Башилов совершенно неверно рассматривает преследование интеллигенции при большевиках, особенно в первые годы советской власти, как травлю, организованную одной частью интеллигенции против другой. Если у большевиков в рядах и было некоторое количество интеллигенции, то они явно опирались в тот момент на некультурные массы, и старались их бросить против непокорного образованного слоя. Вообще, что нужно бы было большевикам, это – заменить неудобную интеллигенцию, с ее привычкой думать по-своему, послушной им полуинтеллигенцией. Но все их попытки в этом направлении неудачны: из свежесфабрикованной полуинтеллигенции быстро отстаивается новый слой настоящей интеллигенции, а старую все никак не удается окончательно добить – слишком уж она оказывается нужной для практических целей.
Взвесим, к каким результатам могла бы привести система Башилова, при которой принадлежность к интеллигенции определялась бы политическими взглядами. Во-первых, различные политические группы и партии стали бы наперебой объявлять себя единственными подлинными интеллигентами, отнимая это название у противников. Для Башилова интеллигенты – только левые и все левые. Но с таким же успехом эсеры, меньшевики, или даже коммунисты могут объявить интеллигентами только себя. Между тем, если придерживаться общепринятого определения интеллигенции или по образовательному цензу, или по занятию интеллектуальным трудом – можно чересчур расширить это понятие, или сузить его до высшей элиты, но общая идея во всяком случае сохранится. С другой стороны, для Башилова степень образования теряет значение; он прямо говорит, что среди левых деление на полуинтеллигенцию и интеллигенцию несущественно. Идя дальше, получится, что довольно быть социалистом, записаться в ту или иную революционную партию, чтобы стать интеллигентом, хотя бы не пройдя и средней школы. Так можно докатиться до полной бессмыслицы.
Сохрани нас Бог отподобных нелепостей. Нет, в действительности, – чтобы ни говорил Башилов, – и Победоносцев[639]
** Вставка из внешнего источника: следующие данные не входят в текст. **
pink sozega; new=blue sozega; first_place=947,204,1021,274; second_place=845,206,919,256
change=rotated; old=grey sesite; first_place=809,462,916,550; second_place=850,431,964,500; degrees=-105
, и Катков[640], и славянофилы, и Данилевский[641], и Леонтьев, и Тихомиров[642], и Достоевский бесспорно принадлежали к интеллигенции, как принадлежали к ней и Белинский, Чернышевский или Михайловский[643]. Если бы часть «левой» интеллигенции захотела доказать, что, например, Победоносцев, являющийся для нее своего рода жупелом, не был интеллигентом, это была бы трудная задача. Ссылки на образовательный ценз тут не помогли бы, а ссылка на партийные взгляды была бы просто смешна. Мало ли у кого какие взгляды, и кому они не нравятся! Самое умное было бы пытаться доказать, что-де комплекс этических идей у Победоносцева был иной, чем у массы интеллигенции, – но уж очень это шаткий критерий. Лучше к нему не прибегать. Нам, например, очень неприятно признать Ленина интеллигентом, но думаем, что иначе нельзя, – хотя, несомненно, этические идеи Ленина и всех интеллигентов-большевиков резко расходятся с нормами остальной интеллигенции.Звание интеллигента нельзя отнять постановлением какого бы то ни было суда. Оно столь же неотъемлемо как, скажем, имя русского. Какой ареопаг может его лишить? Во всяком случае, изумительно, когда Башилов самовольно присваивает эту прерогативу себе.